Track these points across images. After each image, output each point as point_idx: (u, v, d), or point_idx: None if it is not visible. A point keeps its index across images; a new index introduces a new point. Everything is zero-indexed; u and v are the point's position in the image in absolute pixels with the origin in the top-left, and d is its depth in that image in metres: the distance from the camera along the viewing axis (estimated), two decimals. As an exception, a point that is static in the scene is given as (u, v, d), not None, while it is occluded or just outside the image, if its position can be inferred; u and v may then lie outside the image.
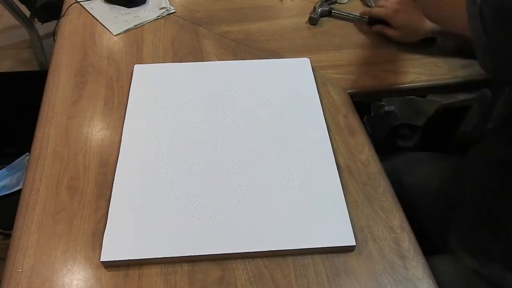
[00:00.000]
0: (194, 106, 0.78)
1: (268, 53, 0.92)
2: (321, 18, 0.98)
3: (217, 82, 0.83)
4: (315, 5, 0.99)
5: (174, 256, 0.59)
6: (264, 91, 0.81)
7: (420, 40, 0.90)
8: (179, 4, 1.05)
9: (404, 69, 0.89)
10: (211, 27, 0.98)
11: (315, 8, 0.98)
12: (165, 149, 0.71)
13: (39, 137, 0.74)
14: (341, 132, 0.76)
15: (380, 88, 0.86)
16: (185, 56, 0.90)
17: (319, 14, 0.97)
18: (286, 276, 0.58)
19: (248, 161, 0.70)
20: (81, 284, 0.57)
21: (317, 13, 0.97)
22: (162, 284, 0.57)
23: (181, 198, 0.65)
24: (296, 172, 0.68)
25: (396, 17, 0.88)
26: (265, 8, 1.05)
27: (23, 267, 0.58)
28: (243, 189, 0.66)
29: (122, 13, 1.01)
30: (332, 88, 0.84)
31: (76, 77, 0.84)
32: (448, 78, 0.88)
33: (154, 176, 0.67)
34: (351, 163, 0.71)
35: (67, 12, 1.01)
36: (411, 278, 0.58)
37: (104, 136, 0.74)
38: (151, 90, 0.81)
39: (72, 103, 0.79)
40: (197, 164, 0.69)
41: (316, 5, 0.99)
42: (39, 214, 0.63)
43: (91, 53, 0.90)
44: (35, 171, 0.69)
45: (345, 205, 0.64)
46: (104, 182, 0.67)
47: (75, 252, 0.60)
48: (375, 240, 0.62)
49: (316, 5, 0.99)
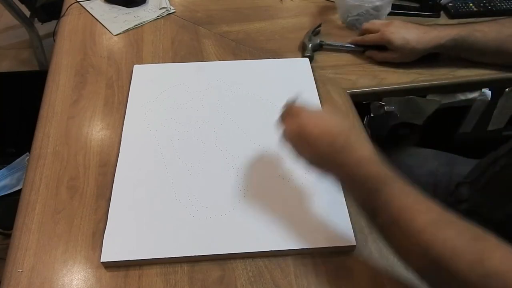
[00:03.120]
0: (194, 106, 0.78)
1: (268, 53, 0.92)
2: (314, 52, 0.91)
3: (217, 82, 0.83)
4: (304, 41, 0.92)
5: (174, 256, 0.59)
6: (264, 91, 0.81)
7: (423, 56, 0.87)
8: (179, 4, 1.05)
9: (404, 69, 0.89)
10: (211, 27, 0.98)
11: (305, 45, 0.91)
12: (165, 149, 0.71)
13: (39, 137, 0.74)
14: (341, 132, 0.76)
15: (380, 88, 0.86)
16: (185, 56, 0.90)
17: (311, 50, 0.90)
18: (286, 276, 0.58)
19: (248, 161, 0.70)
20: (81, 284, 0.57)
21: (309, 50, 0.90)
22: (162, 284, 0.57)
23: (181, 198, 0.65)
24: (296, 172, 0.68)
25: (392, 40, 0.84)
26: (265, 8, 1.05)
27: (23, 267, 0.58)
28: (243, 189, 0.66)
29: (122, 13, 1.01)
30: (332, 88, 0.84)
31: (76, 77, 0.84)
32: (448, 78, 0.88)
33: (154, 176, 0.67)
34: (351, 163, 0.71)
35: (67, 12, 1.01)
36: (411, 278, 0.58)
37: (104, 136, 0.74)
38: (151, 90, 0.81)
39: (72, 103, 0.79)
40: (197, 164, 0.69)
41: (304, 41, 0.92)
42: (39, 214, 0.63)
43: (91, 53, 0.90)
44: (35, 171, 0.69)
45: (345, 205, 0.64)
46: (104, 182, 0.67)
47: (75, 252, 0.60)
48: (375, 240, 0.62)
49: (304, 41, 0.92)
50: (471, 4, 1.03)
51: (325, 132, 0.54)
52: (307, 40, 0.92)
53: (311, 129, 0.55)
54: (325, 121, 0.56)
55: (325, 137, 0.54)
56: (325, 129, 0.55)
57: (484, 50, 0.82)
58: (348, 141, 0.53)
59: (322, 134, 0.54)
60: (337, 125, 0.56)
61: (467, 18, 1.02)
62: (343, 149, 0.53)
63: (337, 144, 0.53)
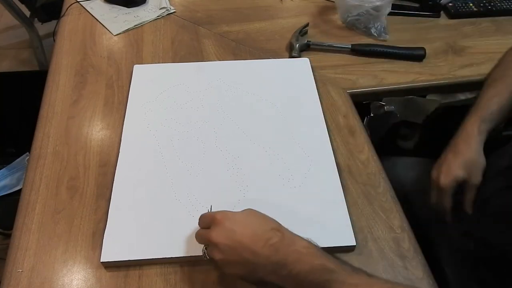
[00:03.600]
0: (194, 106, 0.78)
1: (268, 53, 0.92)
2: (301, 52, 0.91)
3: (217, 82, 0.83)
4: (291, 42, 0.91)
5: (174, 256, 0.59)
6: (264, 91, 0.81)
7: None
8: (179, 4, 1.05)
9: (404, 69, 0.89)
10: (211, 27, 0.98)
11: (292, 45, 0.91)
12: (165, 149, 0.71)
13: (39, 137, 0.74)
14: (341, 132, 0.76)
15: (380, 88, 0.86)
16: (185, 56, 0.90)
17: (298, 50, 0.90)
18: (286, 276, 0.58)
19: (248, 161, 0.70)
20: (81, 284, 0.57)
21: (296, 50, 0.90)
22: (162, 284, 0.57)
23: (181, 198, 0.65)
24: (296, 172, 0.68)
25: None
26: (265, 8, 1.05)
27: (23, 267, 0.58)
28: (243, 189, 0.66)
29: (122, 13, 1.01)
30: (332, 88, 0.84)
31: (76, 77, 0.84)
32: (448, 78, 0.88)
33: (154, 176, 0.67)
34: (351, 163, 0.71)
35: (67, 12, 1.01)
36: (411, 278, 0.58)
37: (104, 136, 0.74)
38: (151, 90, 0.81)
39: (72, 103, 0.79)
40: (197, 164, 0.69)
41: (292, 41, 0.92)
42: (39, 214, 0.63)
43: (91, 53, 0.90)
44: (35, 171, 0.69)
45: (345, 205, 0.64)
46: (104, 182, 0.67)
47: (75, 252, 0.60)
48: (375, 240, 0.62)
49: (292, 41, 0.92)
50: (471, 4, 1.03)
51: (256, 235, 0.50)
52: (294, 40, 0.92)
53: (240, 236, 0.49)
54: (252, 224, 0.51)
55: (258, 241, 0.49)
56: (256, 232, 0.50)
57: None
58: (283, 238, 0.50)
59: (253, 239, 0.49)
60: (266, 225, 0.51)
61: (467, 18, 1.02)
62: (280, 246, 0.49)
63: (273, 243, 0.49)
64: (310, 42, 0.91)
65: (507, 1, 1.04)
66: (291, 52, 0.91)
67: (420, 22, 1.02)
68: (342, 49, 0.92)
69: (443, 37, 0.97)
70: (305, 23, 0.96)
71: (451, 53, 0.93)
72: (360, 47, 0.91)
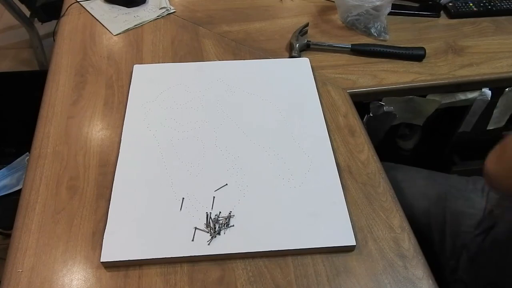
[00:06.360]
0: (194, 106, 0.78)
1: (268, 53, 0.92)
2: (300, 52, 0.91)
3: (217, 82, 0.83)
4: (291, 42, 0.92)
5: (174, 256, 0.59)
6: (264, 91, 0.81)
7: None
8: (179, 4, 1.05)
9: (404, 69, 0.89)
10: (211, 27, 0.98)
11: (292, 45, 0.91)
12: (165, 149, 0.71)
13: (39, 137, 0.74)
14: (341, 132, 0.76)
15: (380, 88, 0.86)
16: (185, 56, 0.90)
17: (298, 49, 0.90)
18: (286, 276, 0.58)
19: (248, 161, 0.70)
20: (81, 284, 0.57)
21: (296, 50, 0.90)
22: (162, 284, 0.57)
23: (181, 198, 0.65)
24: (296, 172, 0.68)
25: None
26: (265, 8, 1.05)
27: (23, 267, 0.58)
28: (243, 189, 0.66)
29: (122, 13, 1.01)
30: (332, 88, 0.84)
31: (76, 77, 0.84)
32: (448, 78, 0.88)
33: (154, 176, 0.67)
34: (351, 163, 0.71)
35: (67, 12, 1.01)
36: (411, 278, 0.58)
37: (104, 136, 0.74)
38: (151, 90, 0.81)
39: (72, 103, 0.79)
40: (197, 164, 0.69)
41: (291, 41, 0.92)
42: (39, 214, 0.63)
43: (91, 53, 0.90)
44: (35, 171, 0.69)
45: (345, 205, 0.64)
46: (104, 182, 0.67)
47: (75, 252, 0.60)
48: (375, 240, 0.62)
49: (291, 41, 0.92)
50: (471, 4, 1.03)
51: None
52: (294, 40, 0.92)
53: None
54: None
55: None
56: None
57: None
58: None
59: None
60: None
61: (467, 18, 1.02)
62: None
63: None
64: (310, 42, 0.92)
65: (507, 1, 1.04)
66: (291, 52, 0.91)
67: (420, 22, 1.02)
68: (342, 49, 0.92)
69: (443, 37, 0.97)
70: (305, 23, 0.96)
71: (451, 53, 0.93)
72: (360, 47, 0.91)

* * *

PROBLEM STATEMENT >>
Within the material above, copy exactly the lines from the line that holds "41: (316, 5, 0.99)" up to and including the line that holds "49: (316, 5, 0.99)".

RESPONSE TO THE EXERCISE >>
41: (316, 5, 0.99)
42: (39, 214, 0.63)
43: (91, 53, 0.90)
44: (35, 171, 0.69)
45: (345, 205, 0.64)
46: (104, 182, 0.67)
47: (75, 252, 0.60)
48: (375, 240, 0.62)
49: (316, 5, 0.99)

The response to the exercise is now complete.